La raison, l'intelligence, les connaissances d'un individu sont exactement proportionnelles à l'étendue et au nombre des propositions générales

qu'il a formées sur de bonnes preuves : en d'autres termes, l'étendue de sa théorie est l'étendue de son savoir.

Conclure d'un exemple de fausse théorie que toutes les théories sont fausses, c'est conclure qu'on doit mal raisonner parce qu'on raisonne, ou qu'on doit parler faux parce qu'on parle.

On dirait qu'il existe un préjugé secret contre la pensée, qu'elle n'est pas une chose tout-à-fait innocente et qu'on ose avouer. Nombre de gens ont une disposition à s'en défendre et à la renier. « Je ne donne pas dans les spéculations, je ne suis » pas pour les théories. » Mais spéculation, théorie, est-ce autre chose que pensée, ou du moins pensée un peu au-dessus des pensées communes? Peut-on abjurer la spéculation, la théorie, sans abjurer la faculté de penser ? Et cependant si ce n'est pas là ce qu'on veut dire, on ne dit absolument rien.

Il faudra donc, pour échapper à l'imputation d'être un théoriste, un homme dangereux, renoncer à tout ce qui nous élève au-dessus de la classe inculte qui ne pense point.

« Le plan que vous proposez, je le rejette parce » que l'objet en est mauvais ; ou si l'objet est bon, » les moyens ne sont pas propres à l'atteindre. » Si c'est là ce que vous entendez, ne pouvez-vous pas le dire? Cette manière d'objecter ne serait-elle pas plus utile, plus franche, plus honnête, plus

d'accord avec le bon sens, que ce vain reproche de spéculation et de théorie?

II. Utopie.

Il y a un cas où le mot utopie peut être employé, à juste titre, dans un sens de réprobation, lorsqu'on s'en sert pour caractériser un plan dont on promet les plus heureux effets, sans qu'il renferme aucune cause équivalente pour les produire.

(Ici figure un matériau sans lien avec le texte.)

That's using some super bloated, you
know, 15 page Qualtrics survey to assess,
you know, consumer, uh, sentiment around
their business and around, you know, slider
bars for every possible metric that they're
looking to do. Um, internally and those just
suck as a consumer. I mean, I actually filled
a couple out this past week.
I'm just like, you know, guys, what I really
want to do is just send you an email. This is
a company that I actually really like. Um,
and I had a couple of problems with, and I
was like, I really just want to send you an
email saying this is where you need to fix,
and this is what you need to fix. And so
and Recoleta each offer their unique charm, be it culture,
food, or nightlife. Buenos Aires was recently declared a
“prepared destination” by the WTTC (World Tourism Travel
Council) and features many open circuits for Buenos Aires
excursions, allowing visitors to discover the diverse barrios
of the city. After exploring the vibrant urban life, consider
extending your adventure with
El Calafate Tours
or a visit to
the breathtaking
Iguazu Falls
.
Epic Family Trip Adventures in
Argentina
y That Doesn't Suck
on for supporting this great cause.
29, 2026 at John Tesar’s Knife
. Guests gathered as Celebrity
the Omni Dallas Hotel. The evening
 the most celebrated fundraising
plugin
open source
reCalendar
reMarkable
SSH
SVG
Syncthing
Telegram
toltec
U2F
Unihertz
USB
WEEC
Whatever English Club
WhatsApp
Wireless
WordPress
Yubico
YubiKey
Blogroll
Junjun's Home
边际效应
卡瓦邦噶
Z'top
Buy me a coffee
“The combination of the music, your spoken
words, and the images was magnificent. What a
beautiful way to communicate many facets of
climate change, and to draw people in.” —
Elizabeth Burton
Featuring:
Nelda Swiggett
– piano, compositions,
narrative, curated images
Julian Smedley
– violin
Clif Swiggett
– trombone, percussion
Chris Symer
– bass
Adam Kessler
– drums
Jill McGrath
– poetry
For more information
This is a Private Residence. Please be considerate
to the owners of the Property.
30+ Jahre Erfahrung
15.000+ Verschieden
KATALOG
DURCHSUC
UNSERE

L'Utopie de Sir Thomas Morus représente un gouvernement imaginaire où le bonheur public est porté au plus haut degré que l'auteur eût pu concevoir.

En considérant le siècle où il a écrit et l'espèce de religion qu'il professait avec un zèle si honnête et si opiniâtre, on peut bien présumer que les institutions politiques dont il faisait dériver de si beaux effets, n'étaient point capables de les pro

duire.

Il en est de même de tous les autres romans de félicité politique. Le romancier fait les hommes comme il les veut; il dispose des circonstances comme il lui convient ; il écarte à son gré les obstacles; il ne cherche point de rapport entre le but et les moyens, entre le bonheur qu'il décrit et les institutions dont il trace le tableau. Son utopie est une terre magique qui donne des moissons sans

culture, ou, pour mieux dire encore, c'est une terre qui porte du froment où on a semé de l'ivraie.*

III. Bon en théorie, mauvais en pratique.

Rien de plus commun que cette expression, et rien de plus faux que l'idée qu'elle énonce. Un projet plausible, et même très - plausible, peut échouer dans l'exécution, sans qu'il y ait de la faute des hommes. Pourquoi? c'est qu'il y avait quelque erreur cachée dans la théorie.

Que dans le nombre des circonstances qui doivent concourir au succès d'un plan, l'inventeur en omette quelqu'une dans le calcul des effets, son plan se trouvera défectueux dans la pratique, et d'autant plus défectueux, que la circonstance omise sera plus importante.

Il y a quelques années qu'on fit beaucoup de bruit à Londres d'un projet pour éclairer toutes les rues de cette immense ville avec le gaz hydrogène. L'auteur, tout occupé de ses calculs de profit,

* Ainsi, dans son Télémaque, Fénelon fait une description charmante du bonheur de la Bétique, fondé sur la communauté des biens, c'est-à-dire sur la plus nuisible de toutes les institutions. Dans Salente, il met tout le commerce entre les mains du gouvernement, c'est-à-dire qu'il attribue la prospérité de cette ville naissante au régime qui aurait été le plus propre à la détruire.